Co-curated by Maelle Ebelle & Francesca Pessarelli

Ceysson & Bénétière New York is pleased to present Find / Fuse, a two-person exhibition of works by Cape Town based artist Stephané Edith Conradie and Brooklyn based Elise Thompson. This exhibition will be on view through March 11th, 2023. Find / Fuse is a process of perception, collection, withholding, joining. But also, probably, a critique of the unseen. Conradie and Thompson are alchemists of sorts—their material exploration and use of transparency calling the viewer to question what is visible versus what is known, acknowledging that the two do not always converge.

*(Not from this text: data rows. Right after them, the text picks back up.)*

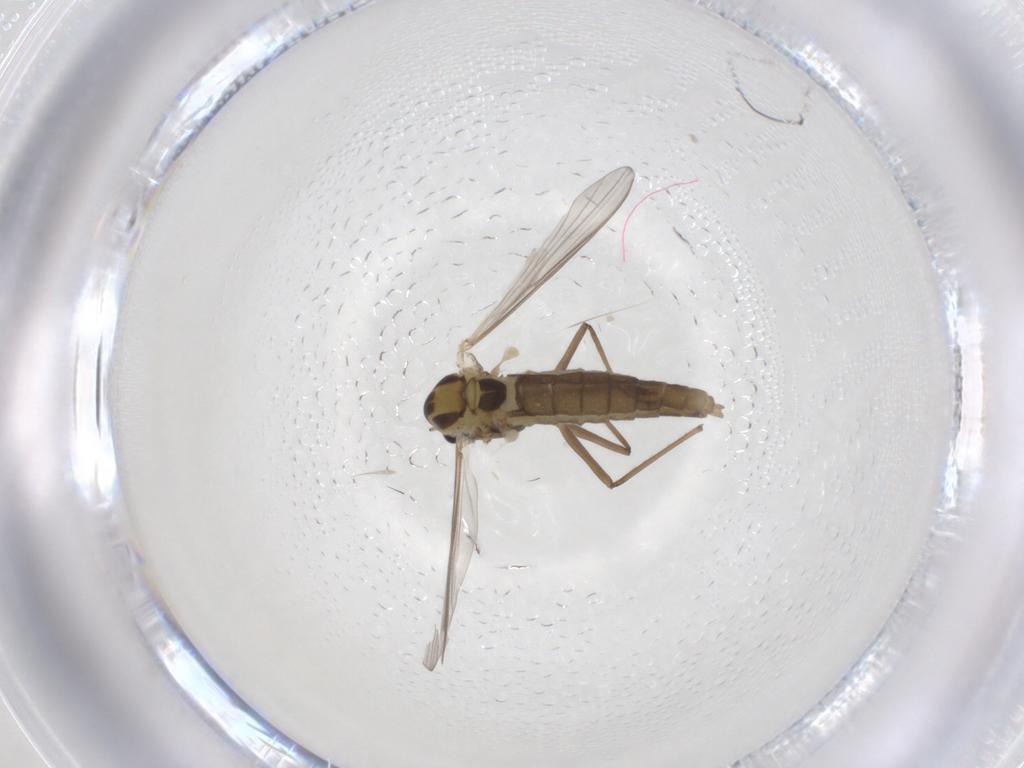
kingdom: Animalia
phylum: Arthropoda
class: Insecta
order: Diptera
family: Chironomidae
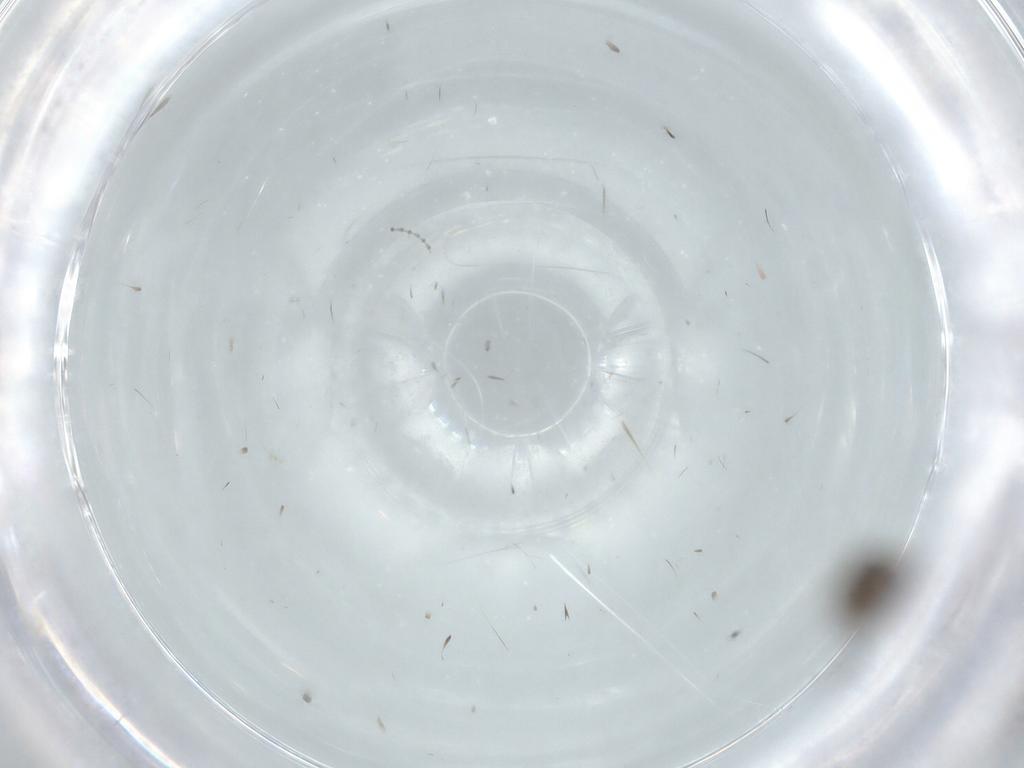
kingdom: Animalia
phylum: Arthropoda
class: Insecta
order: Hymenoptera
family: Scelionidae
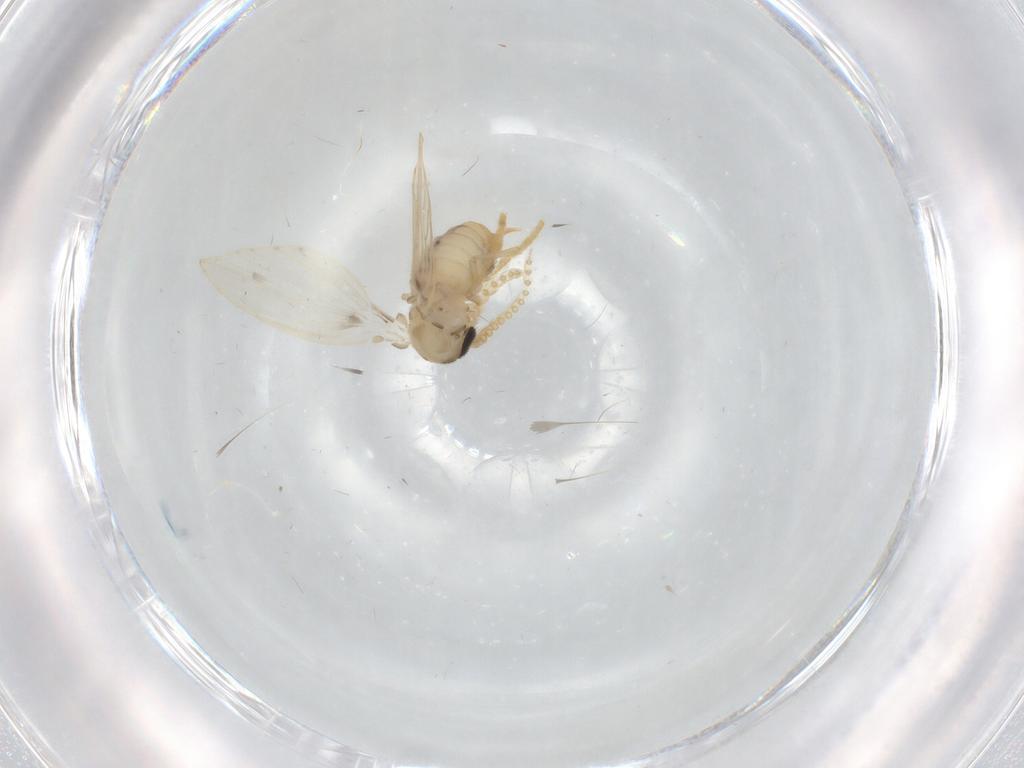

Conradie’s sculptures bring together found glass objects which have been taken out of their context of utility and suspended in a space outside of the routines of daily life. The tree structure of these assemblages leads the viewer to look beyond the history and reconsider the object as a sculpture, as an accumulation of diverse memories. Colors and shapes blur the objects’ origins and question the dimensions of the work’s perception as a piece of art. But these objects are also remains of a fraught past. They melt together to form totem-like arrangements whose layered surfaces shift between revealing and concealing the significance of each item she uses. Through their fusion, objects that initially appear cheap or commonplace become precious and even sacred. In doing so, Condradie explores the potential of meaning-making within commonplace household items and the unknowns we surround ourselves in.

Thompson, too, explores what can result from strategic obstruction, layering, and visibility. Her glossy vinyl surfaces seem to melt and bubble over layers of architectural, organic, and translucent forms. There is a sense of play with what constitutes the surface of the work versus what is within or behind the almost skeletal structures. Gestures seem to disappear beneath one another and re-emerge elsewhere, like a memory. Shapes appear suspended mid-air, the physics of their construction eluding the viewer. This calculated censorship allows for questioning of what is known, seen, and purposefully hidden. Literal translucence does not always result in the revelation of truth or meaning. The paintings’ structures suggest a desire for control which Thompson does not grant the viewer. The answers remain hidden in plain sight.

The question of whether transparency begets clarity remains. Do we find meanings or do we fuse them?